Nel 133 a.C., un tribuno della plebe aveva ucciso con un colpo in testa, inferto con la gamba di una sedia, il suo collega Tiberio Sempronio Gracco durante un sanguinoso moto di piazza, che era stato suscitato dagli Ottimati, la parte più conservatrice e retriva del Senato, ostile alla riforma agraria di Gracco, che la penalizzava.
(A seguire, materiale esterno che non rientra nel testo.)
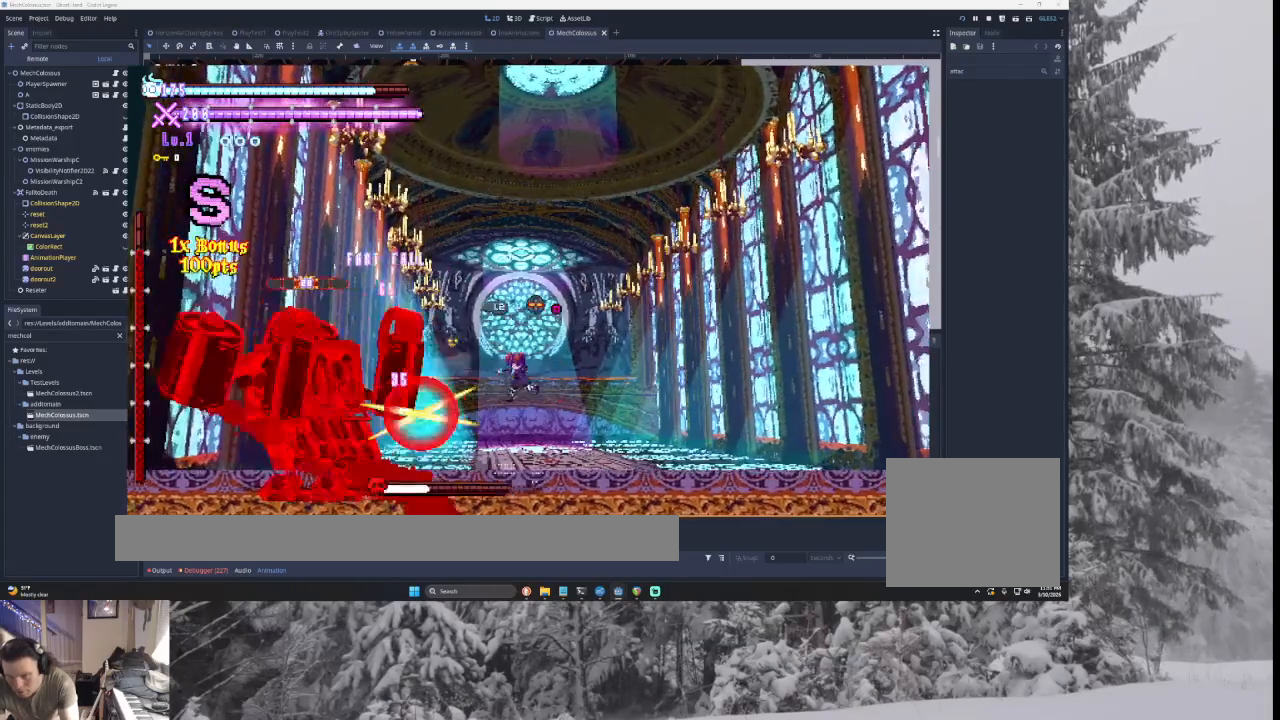
{"buttons": ["CROSS"], "left_stick": "left", "right_stick": "center", "events": [[200, "TRIANGLE", "down"], [367, "left_stick", "left"], [467, "TRIANGLE", "up"]]}
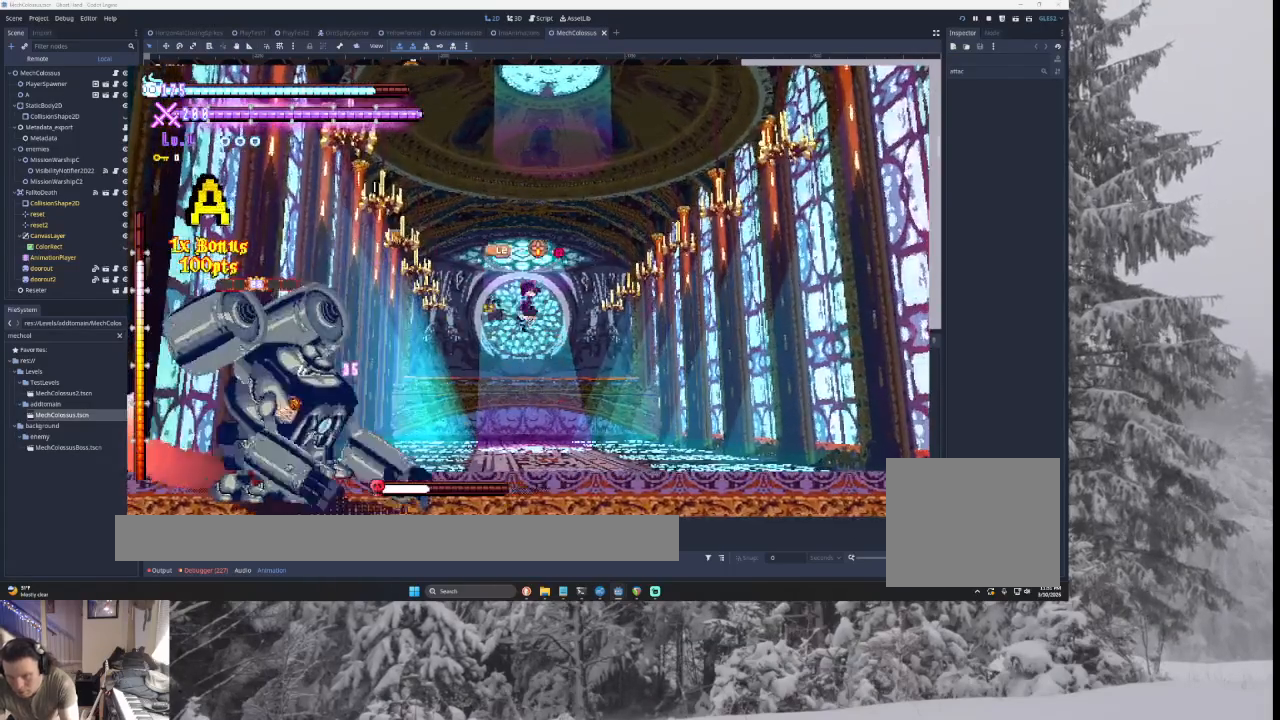
{"buttons": ["CROSS"], "left_stick": "down-right", "right_stick": "center"}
Era seguito un accanimento giudiziario nei confronti degli amici e sostenitori del magistrato ucciso. Nel 122 a.C., la storia si ripeté, con la morte violenta del fratello di Tiberio — Gaio —, avvenuta in circostanze simili, per ragioni analoghe.
Seguì il tentativo del Senato di cancellare la memoria dei due fratelli, che non riuscì, perché il nome dei Gracchi divenne un simbolo e una bandiera per il popolino, la parte più numerosa, ma anche la più svantaggiata della società romana.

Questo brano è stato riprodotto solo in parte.